Activity list:
1. Say whether each statement below agrees with the comments on keeping Shabbat that follow. Answer yes or no for each, and quote the deciding words of the comments exactly.
(a) The first comment advises consulting a local rabbi.
(b) The reply calls the original post about a year old.
(c) The first comment holds that one must be Orthodox to keep Shabbat.
2. Reproduce the part of the Shabbat comments below that starts with "According to your" and goes on through "(rest and joy).".

Given text:
    I can understand that these individuals may not come from backgrounds where Shabbat, Kashrut and mitzvos were integral, but I urge every Jew that they too can keep shabbos. You don’t have to be Orthodox, Conservative, Reform or anything- torah is the heritage of the entire kehillas yaakov. Ashreinu Ma Tov Chelkeinu- How great is our lot and our inheritance as the bnei yisroel! I say to the author of this article- you too can keep shabbos! Start little by little, adding on additional observances as the weeks go on, and eventually, you will be shomer shabbos. Have kiddush lunch on Saturday afternoons. Avoid going to stores and restaurants. Don’t carry cash. Pray Minchah and enjoy a seudah shelishit. Consult with your local rabbi. There are also many books on the Lamed Tet melachos and the other observances of Shabbos Ha Kodesh. Be the change.

  2. avatar

    According to your name, R’ Daniel, God is your judge — but did She appoint you to judge the rest of us?
    I note that you are belatedly commenting on a post that’s almost nine months old — and if you will read forward on the blog, you’ll note that this particular blogger demonstrates a strong sense of Jewish values in everything she writes (and does).
    Is her recent post about joining a synagogue an example of mitzvah goreret mitzvah (one mitzvah leads to another)? You may construe it that way, but I believe that many people eschew observing Shabbat at all because they are put off by the stringencies that you would push on all of us — while others of us find our own ways of finding menucha and oneg (rest and joy).
    Jane, the next time you go to an amusement park on Shabbat, I ask only that you not ride the merrygoround — we are commanded not to have our horses working on Shabbat!

  3. avatar

    Larry,
    I, too, am seeing the comments from R’ Daniel just now, and I thank you for your response to him.

Entries provided:
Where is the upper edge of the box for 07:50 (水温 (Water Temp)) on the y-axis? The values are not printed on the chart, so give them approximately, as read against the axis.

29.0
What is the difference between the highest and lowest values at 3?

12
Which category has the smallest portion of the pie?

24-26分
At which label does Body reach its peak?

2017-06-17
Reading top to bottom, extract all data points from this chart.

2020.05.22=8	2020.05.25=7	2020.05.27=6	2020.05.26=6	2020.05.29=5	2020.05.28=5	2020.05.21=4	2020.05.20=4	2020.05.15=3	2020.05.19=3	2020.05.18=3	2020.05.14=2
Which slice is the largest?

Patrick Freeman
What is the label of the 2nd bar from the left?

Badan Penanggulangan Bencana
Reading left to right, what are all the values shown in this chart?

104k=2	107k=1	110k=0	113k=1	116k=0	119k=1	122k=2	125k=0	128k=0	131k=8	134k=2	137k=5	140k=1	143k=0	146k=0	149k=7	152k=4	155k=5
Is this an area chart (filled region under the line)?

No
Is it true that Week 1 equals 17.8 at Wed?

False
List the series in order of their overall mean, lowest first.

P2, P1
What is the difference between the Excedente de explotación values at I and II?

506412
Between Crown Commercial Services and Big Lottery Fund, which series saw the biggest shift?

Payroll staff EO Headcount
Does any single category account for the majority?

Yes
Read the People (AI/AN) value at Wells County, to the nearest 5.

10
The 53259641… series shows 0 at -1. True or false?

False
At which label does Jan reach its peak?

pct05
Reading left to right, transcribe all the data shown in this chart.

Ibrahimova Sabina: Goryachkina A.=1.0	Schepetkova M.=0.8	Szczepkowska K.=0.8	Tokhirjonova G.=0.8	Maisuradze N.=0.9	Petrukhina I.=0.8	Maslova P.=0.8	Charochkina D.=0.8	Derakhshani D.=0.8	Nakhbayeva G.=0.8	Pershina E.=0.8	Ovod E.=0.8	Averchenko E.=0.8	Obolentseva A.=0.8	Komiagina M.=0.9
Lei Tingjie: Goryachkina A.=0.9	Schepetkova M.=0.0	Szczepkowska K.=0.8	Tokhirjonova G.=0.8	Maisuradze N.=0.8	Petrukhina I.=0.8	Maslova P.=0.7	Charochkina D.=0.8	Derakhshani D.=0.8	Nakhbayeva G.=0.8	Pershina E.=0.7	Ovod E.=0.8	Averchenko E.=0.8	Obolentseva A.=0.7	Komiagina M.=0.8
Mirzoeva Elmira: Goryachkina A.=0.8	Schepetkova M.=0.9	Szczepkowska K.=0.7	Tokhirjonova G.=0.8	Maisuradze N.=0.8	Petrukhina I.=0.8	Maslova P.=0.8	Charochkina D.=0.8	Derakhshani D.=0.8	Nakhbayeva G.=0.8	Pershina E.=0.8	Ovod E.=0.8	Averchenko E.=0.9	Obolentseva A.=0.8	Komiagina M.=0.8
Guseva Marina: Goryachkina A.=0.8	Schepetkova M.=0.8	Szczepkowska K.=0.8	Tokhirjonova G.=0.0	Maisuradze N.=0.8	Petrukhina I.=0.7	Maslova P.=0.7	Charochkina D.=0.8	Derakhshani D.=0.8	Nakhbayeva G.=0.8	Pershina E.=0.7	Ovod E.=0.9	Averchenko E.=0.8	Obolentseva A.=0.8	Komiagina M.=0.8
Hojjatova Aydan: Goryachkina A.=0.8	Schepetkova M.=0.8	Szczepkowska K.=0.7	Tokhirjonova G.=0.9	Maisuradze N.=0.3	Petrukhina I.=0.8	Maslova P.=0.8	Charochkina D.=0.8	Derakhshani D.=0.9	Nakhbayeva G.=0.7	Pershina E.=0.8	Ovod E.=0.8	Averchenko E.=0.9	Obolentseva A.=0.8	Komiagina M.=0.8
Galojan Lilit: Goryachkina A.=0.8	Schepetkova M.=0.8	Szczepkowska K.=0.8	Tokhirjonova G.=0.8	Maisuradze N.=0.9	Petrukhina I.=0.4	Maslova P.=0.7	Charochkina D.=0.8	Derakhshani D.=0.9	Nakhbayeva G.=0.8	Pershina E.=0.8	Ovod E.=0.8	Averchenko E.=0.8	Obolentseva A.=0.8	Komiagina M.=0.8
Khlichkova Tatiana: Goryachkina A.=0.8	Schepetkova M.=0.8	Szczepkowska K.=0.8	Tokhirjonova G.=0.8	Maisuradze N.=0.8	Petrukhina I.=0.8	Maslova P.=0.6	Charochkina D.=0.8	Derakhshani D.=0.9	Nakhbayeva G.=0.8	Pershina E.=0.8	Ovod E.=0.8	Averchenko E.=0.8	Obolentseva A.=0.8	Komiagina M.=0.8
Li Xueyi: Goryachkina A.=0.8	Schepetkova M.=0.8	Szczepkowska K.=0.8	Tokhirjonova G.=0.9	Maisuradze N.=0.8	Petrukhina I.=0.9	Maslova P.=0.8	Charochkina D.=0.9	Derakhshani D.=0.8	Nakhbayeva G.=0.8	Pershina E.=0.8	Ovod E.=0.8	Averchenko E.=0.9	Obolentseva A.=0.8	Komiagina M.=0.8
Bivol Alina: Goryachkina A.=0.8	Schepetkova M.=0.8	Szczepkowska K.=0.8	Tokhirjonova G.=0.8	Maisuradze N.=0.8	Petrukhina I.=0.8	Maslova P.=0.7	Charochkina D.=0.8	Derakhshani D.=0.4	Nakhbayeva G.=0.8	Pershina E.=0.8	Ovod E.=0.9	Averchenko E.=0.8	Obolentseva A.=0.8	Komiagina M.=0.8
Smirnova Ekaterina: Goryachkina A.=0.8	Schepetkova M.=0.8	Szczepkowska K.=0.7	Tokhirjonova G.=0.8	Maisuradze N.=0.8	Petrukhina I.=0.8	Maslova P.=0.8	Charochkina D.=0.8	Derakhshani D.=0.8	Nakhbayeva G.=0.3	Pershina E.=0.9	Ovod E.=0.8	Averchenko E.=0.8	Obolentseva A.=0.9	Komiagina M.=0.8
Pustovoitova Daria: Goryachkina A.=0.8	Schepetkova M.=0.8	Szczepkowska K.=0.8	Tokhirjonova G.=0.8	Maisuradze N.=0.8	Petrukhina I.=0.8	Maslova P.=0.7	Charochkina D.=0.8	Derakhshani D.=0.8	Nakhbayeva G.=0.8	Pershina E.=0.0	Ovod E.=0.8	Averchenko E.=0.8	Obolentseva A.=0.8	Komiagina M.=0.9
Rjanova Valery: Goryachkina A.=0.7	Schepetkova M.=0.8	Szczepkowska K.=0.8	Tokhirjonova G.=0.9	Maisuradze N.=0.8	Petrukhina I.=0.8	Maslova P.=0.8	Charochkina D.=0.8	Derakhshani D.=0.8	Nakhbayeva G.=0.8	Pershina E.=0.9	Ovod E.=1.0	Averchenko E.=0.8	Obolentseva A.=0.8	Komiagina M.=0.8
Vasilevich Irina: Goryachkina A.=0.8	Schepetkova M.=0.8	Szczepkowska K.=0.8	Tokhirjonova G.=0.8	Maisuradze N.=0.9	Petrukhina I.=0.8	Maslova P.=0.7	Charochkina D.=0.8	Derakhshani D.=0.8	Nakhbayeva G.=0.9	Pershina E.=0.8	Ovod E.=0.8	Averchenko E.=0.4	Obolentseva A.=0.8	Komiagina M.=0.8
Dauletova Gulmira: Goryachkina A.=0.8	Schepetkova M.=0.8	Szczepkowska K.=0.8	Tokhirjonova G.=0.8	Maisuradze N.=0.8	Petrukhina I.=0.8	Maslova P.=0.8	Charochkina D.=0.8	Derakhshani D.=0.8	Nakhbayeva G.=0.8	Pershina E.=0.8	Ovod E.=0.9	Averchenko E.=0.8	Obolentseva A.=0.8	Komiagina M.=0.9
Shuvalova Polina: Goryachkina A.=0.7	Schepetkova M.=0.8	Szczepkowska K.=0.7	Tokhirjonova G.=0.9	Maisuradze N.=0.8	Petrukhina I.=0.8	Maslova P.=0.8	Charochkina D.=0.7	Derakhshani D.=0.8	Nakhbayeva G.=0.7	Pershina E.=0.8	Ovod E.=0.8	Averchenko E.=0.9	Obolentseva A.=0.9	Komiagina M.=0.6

Task-by-task outputs:
1.
(a) Yes: "Consult with your local rabbi."
(b) No: "a post that’s almost nine months old"
(c) No: "You don’t have to be Orthodox, Conservative, Reform or anything"

2.
According to your name, R’ Daniel, God is your judge — but did She appoint you to judge the rest of us?
    I note that you are belatedly commenting on a post that’s almost nine months old — and if you will read forward on the blog, you’ll note that this particular blogger demonstrates a strong sense of Jewish values in everything she writes (and does).
    Is her recent post about joining a synagogue an example of mitzvah goreret mitzvah (one mitzvah leads to another)? You may construe it that way, but I believe that many people eschew observing Shabbat at all because they are put off by the stringencies that you would push on all of us — while others of us find our own ways of finding menucha and oneg (rest and joy).